A polar bear tracks Larrson's team.
Larsson with Natalia Rybczynski, showing some fossils they recovered.

A polar bear tracks Larsson's team; Larsson with Natalia Rybczynski, showing some fossils they recovered.

The expedition succeeded in collecting bits of the feet and teeth of a tyrannosaur, which Larsson believes is the northernmost such finding. An important question that he is now investigating deals with whether this great carnivore actually ranged into northern climes or whether these remains ended up there as a function of a geological transfer.

Pressed into offering a preliminary guess, he says, "Migration. This would be a significant determination because so far tyrannosaurus has only been known over a fairly limited range: North and South Dakota, southern Alberta and Saskatchewan, and Montana."
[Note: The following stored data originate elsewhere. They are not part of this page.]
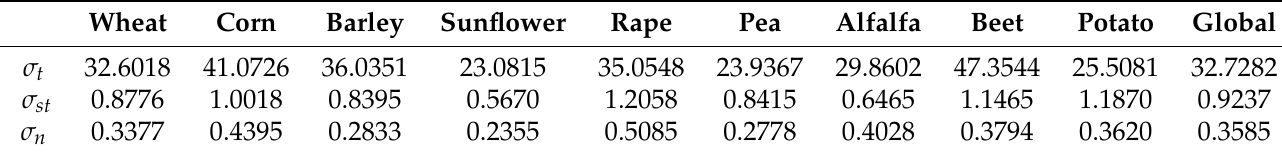
Table 3. Averaged hyperparameters estimated using fixed crop-type and global approaches : σ t defines the gap-filled time series smoothness, σ st is the amplitude scaling factor and σ n accounts for the noise variance.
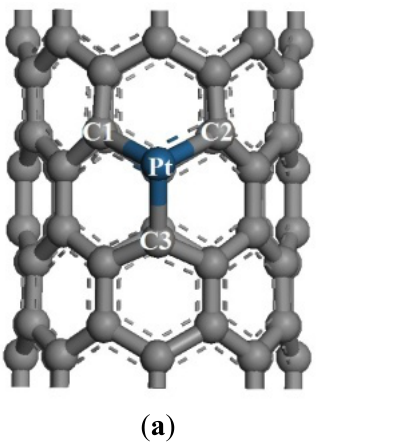
Figure 1. Structural model of Pt-SWCNTs. ( a ) Front view; ( b ) side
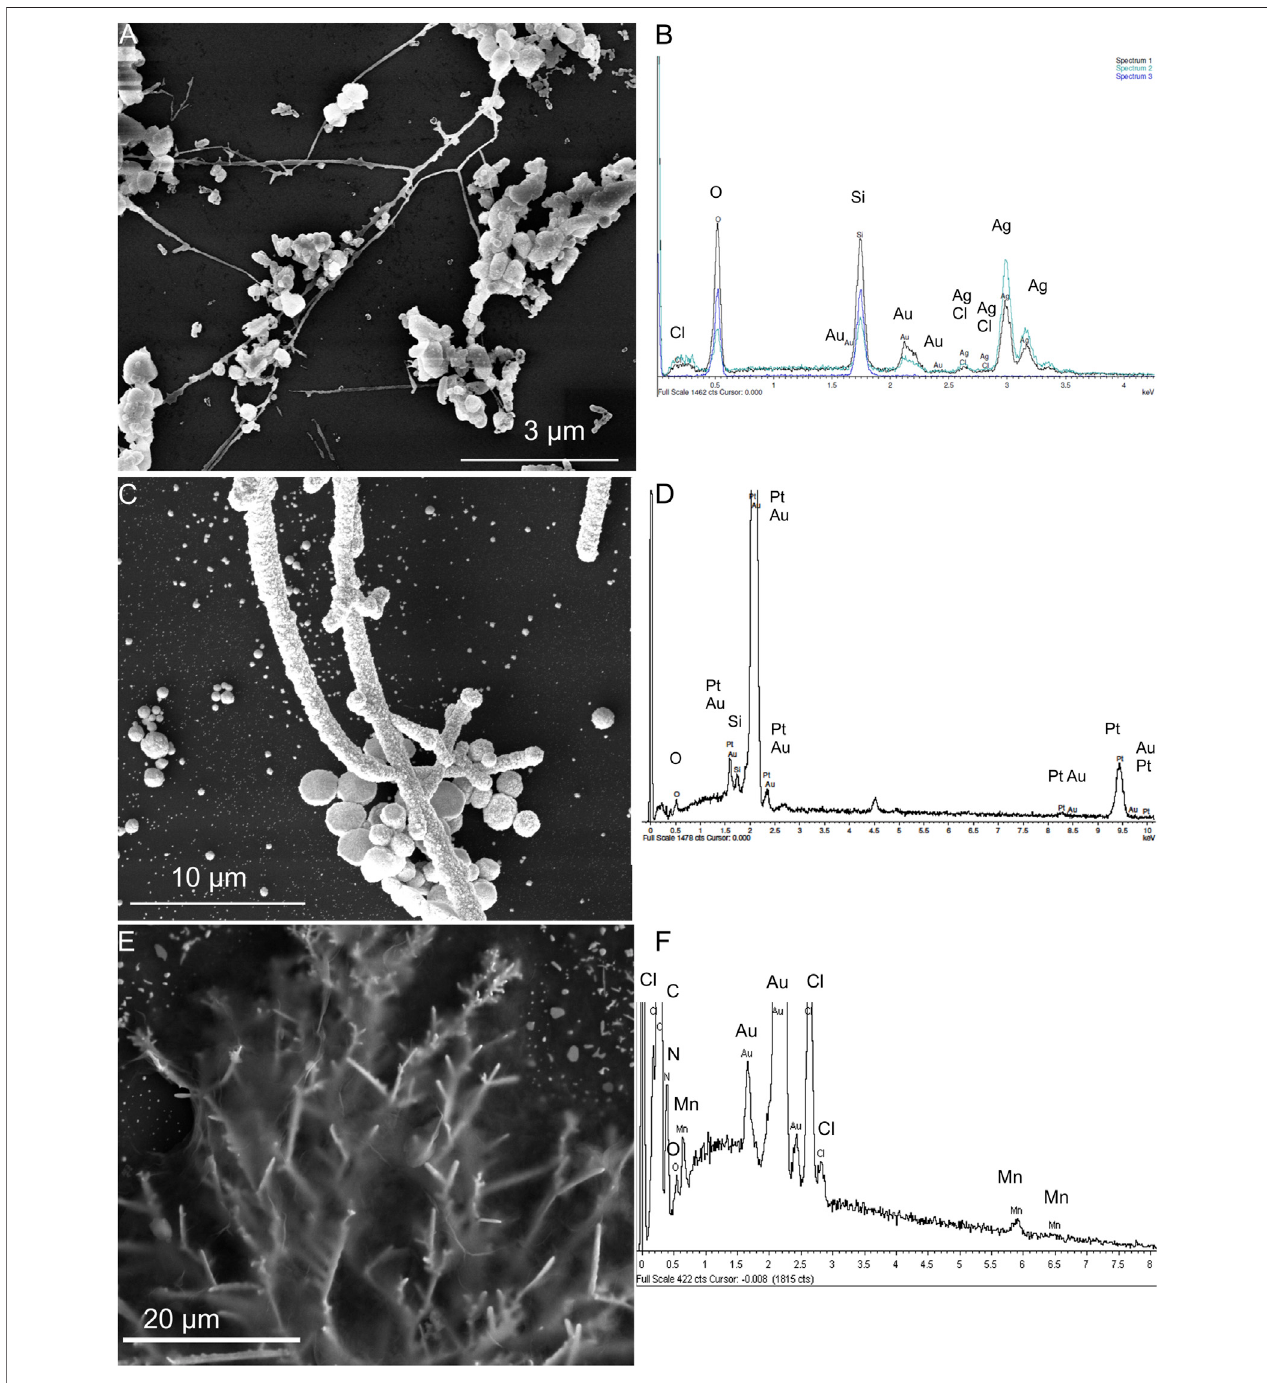
FIGURE 5 | SEM images and EDX spectra of the Ag/AgCl reference electrode (A,B) , Pt counter electrode (C,D) electrochemically deposited on the Au-ND electrodes, and ErGO/MnTMPyP working electrode (E,F) of the on-chip electrochemical system based on the Au-ND electrodes.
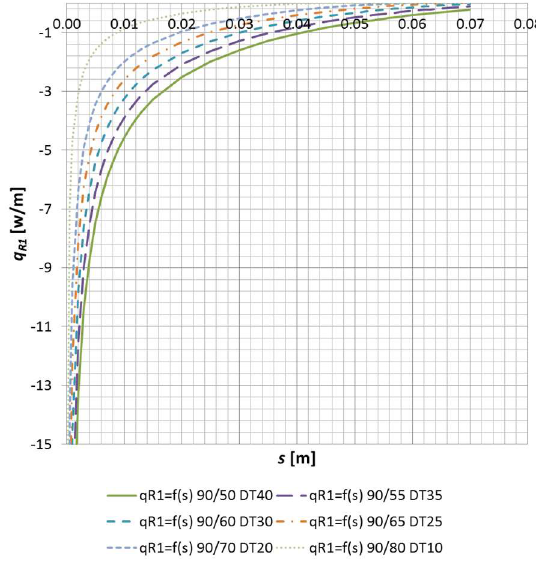
Figure 2. Unit heat flux transferred from the supply pipe to the return pipe as a function of the distance between the conductors at different return temperatures ( q R 1 = f(s,T R ) ).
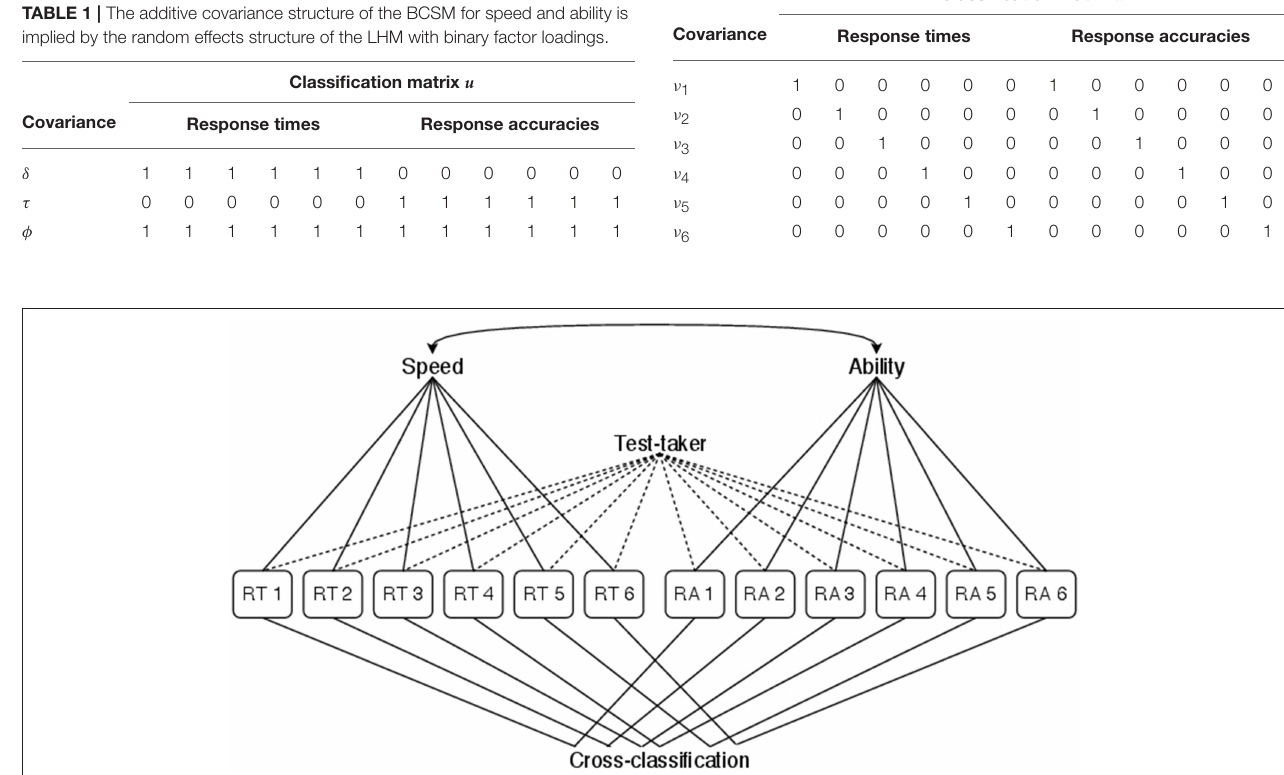
FIGURE 1 | Classification diagram for the variable speed-accuracy trade-off model. The classification implied by the LHM is extended by grouping components item-wise. This allows the group level speed-accuracy trade-off to vary between items.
Next summer Larsson and his team will venture another thousand kilometres further north, to Axel Heiberg Island, where they will utilize a McGill research station at Expedition Fjord for six weeks.
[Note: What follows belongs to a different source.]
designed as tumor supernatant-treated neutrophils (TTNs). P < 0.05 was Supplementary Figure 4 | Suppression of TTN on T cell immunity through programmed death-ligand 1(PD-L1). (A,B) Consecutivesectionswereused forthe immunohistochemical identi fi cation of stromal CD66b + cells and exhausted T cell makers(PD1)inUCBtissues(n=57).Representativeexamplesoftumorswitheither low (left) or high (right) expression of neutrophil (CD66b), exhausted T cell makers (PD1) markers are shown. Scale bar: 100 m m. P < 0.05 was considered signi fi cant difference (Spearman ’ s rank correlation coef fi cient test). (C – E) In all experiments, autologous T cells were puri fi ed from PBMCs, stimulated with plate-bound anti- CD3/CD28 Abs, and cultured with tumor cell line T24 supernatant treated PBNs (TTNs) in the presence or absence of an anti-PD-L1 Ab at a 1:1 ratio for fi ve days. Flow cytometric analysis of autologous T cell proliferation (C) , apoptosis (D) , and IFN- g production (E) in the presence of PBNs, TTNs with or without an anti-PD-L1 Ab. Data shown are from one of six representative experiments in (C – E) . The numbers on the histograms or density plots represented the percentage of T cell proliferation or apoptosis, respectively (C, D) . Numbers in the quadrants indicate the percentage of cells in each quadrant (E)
Making use of helicopter support, they'll be in a position to cover substantial territory. Thematically, this journey represents a continuation of the work undertaken on Bylot in that its yield will be entered into a growing database to chart community change among the creatures that once inhabited the Arctic. Funding for the project will come from the Natural Sciences and Engineering Research Council of Canada and the federal government's Canada Research Chairs program, under which Larsson holds a chair in Vertebrate Paleontology.

Vanishing History

Larsson laments how little we truly know about the distant past. "The fossil record is incredibly poor," he says. "There are only about 950 established species of dinosaurs, whereas today, in Africa alone, we could easily count up many, many more species of mammals. Considering that dinosaurs lived over the course of 150 million years, you can extrapolate, realistically, the vast numbers of species we should be finding."

To put things in perspective, he guesses that we have probably filled in only .2 of 1% of the natural history of the planet. Moreover, at best, he anticipates that enough evidence has been preserved for us ever to learn only 2% to 3% of the complete record. Only a paltry amount of physical evidence has survived the centuries.

"Even after we've theoretically exhausted all the fossils there are to be found, we still won't have an especially good grasp of what was once alive," he concludes. "The exact process of evolution will forever be lost to us."

Nonetheless, incredible discoveries are still being unearthed. Over the past decade, Larsson has made four field trips to Niger, because that country contains one of the earth's most fertile landscapes for fossilization. During a 1997 expedition, the so-called SuperCroc - Sarcosuchus imperator, or "flesh crocodile emperor" - was found at Gadoufaoua, as revealed in a paper published in the journal Science in October 2001 that Larsson co-authored along with expedition leader Paul Sereno, the University of Chicago professor with whom he undertook his graduate studies, Christian Sidor of the New York College of Osteopathic Medicine, and Boubé Gado of the Institut de Recherches en Sciences Humaines in Niamey, Niger. This imposing, voracious beast lived 110 million years ago and grew as long as 12 metres, weighing up to eight metric tons. At the size of a bus, with six-foot jaws lined with deadly incisor teeth, there are indications the colossal croc ate dinosaurs for breakfast.